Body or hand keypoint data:
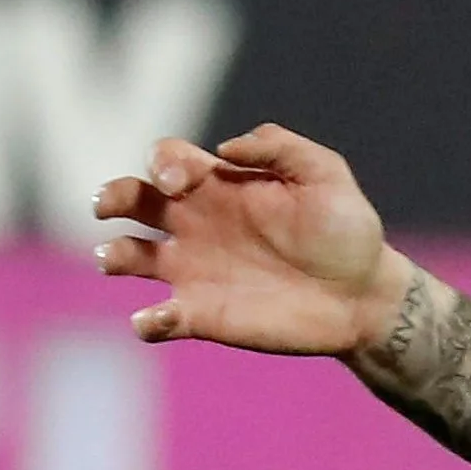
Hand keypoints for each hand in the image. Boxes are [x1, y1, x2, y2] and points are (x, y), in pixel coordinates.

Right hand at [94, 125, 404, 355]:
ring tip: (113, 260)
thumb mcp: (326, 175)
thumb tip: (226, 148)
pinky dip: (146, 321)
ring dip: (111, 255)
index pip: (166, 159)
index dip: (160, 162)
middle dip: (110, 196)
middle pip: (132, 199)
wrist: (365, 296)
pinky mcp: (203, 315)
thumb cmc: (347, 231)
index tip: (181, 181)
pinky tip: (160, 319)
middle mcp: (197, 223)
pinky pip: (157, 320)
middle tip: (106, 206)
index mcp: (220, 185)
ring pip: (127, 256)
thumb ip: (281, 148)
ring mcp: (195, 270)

==

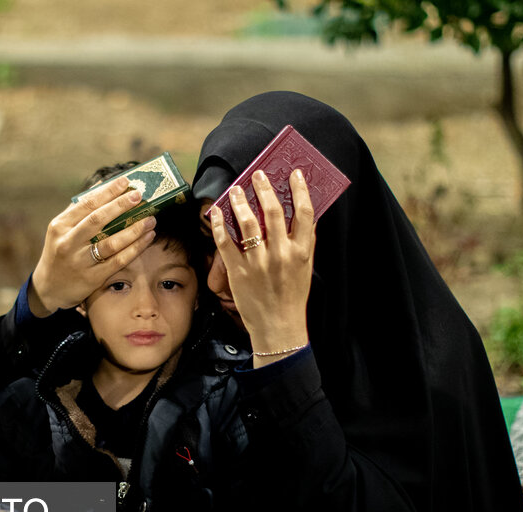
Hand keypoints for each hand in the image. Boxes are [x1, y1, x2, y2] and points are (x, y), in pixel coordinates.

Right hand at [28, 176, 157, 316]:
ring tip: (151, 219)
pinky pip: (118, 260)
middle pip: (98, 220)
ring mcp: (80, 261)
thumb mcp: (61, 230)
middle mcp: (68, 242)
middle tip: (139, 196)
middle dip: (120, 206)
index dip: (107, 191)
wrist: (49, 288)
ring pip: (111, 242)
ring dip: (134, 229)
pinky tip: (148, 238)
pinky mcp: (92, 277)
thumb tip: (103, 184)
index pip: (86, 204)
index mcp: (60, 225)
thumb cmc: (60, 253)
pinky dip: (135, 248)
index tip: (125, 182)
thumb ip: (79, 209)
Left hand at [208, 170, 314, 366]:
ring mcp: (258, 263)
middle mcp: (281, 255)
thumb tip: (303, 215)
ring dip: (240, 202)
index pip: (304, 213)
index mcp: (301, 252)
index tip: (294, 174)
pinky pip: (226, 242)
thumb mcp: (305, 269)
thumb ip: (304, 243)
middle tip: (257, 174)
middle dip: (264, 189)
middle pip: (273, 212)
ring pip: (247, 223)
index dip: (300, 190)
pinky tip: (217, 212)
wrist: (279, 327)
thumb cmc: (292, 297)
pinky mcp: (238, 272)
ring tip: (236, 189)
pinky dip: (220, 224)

EXERCISE BRIEF.
Starting at the line that has "thumb ip: (304, 243)" in the records above, restate word for word every line until the one that has "pinky dip: (220, 224)", and include that one as well.

ANSWER SECTION.
thumb ip: (304, 243)
middle tip: (257, 174)
middle dip: (264, 189)
middle pip: (273, 212)
ring pip: (247, 223)
index dip: (300, 190)
pinky tip: (217, 212)
wrist: (279, 327)
thumb cmc: (292, 297)
pinky mcp: (238, 272)
ring tip: (236, 189)
pinky dip: (220, 224)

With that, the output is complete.